For exactly the opposite reason, the rich person will prefer low tax rates. Then the pivotal vote is held by the person in the middle. With whomever he aligns, that side wins two to one. The median voter, or what we may call “the middle-class voter,” becomes the decisive voter. We would in principle expect him to gain through the process of redistribution. He may not gain more than the poor because tax rates are generally progressive (that is, they increase as market income goes up), but, for sure, we would expect that the middleclass voter would gain in the process of redistribution since, after all, he chooses the tax rate and the benefits that go with it. That means that he would be better off when measured in terms of disposable than in terms of market income. Is this the case?

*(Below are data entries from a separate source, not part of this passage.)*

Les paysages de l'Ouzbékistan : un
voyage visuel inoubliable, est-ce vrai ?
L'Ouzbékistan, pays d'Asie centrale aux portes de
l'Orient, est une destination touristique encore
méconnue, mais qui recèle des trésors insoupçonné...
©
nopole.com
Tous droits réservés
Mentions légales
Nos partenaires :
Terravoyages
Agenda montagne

As it turns out, not exactly, and not unambiguously. First, we find that it is the poor who gain the most from redistribution. Their income share, which is generally tiny in terms of market income, increases, after government redistribution, to still small but more reasonable. For example, in major democracies studied over the period 1980–2000, the share of the poorest decile (10 percent of the population) in total market income is very small, only 1.2 percent. After government redistribution the income share of these same people rises, on average across countries, to 4.1 percent. The poorest decile thus gains almost 3 percentage points. The equivalent numbers for the second-poorest decile are 3.6 and 5 percent. The gain here is 1.4 percent. For each successive (richer) decile, the gains diminish, until they turn to be slightly negative for the fifth and sixth deciles, and then, of course, continue to be even more negative for the higher deciles. Gains are not the same in all countries.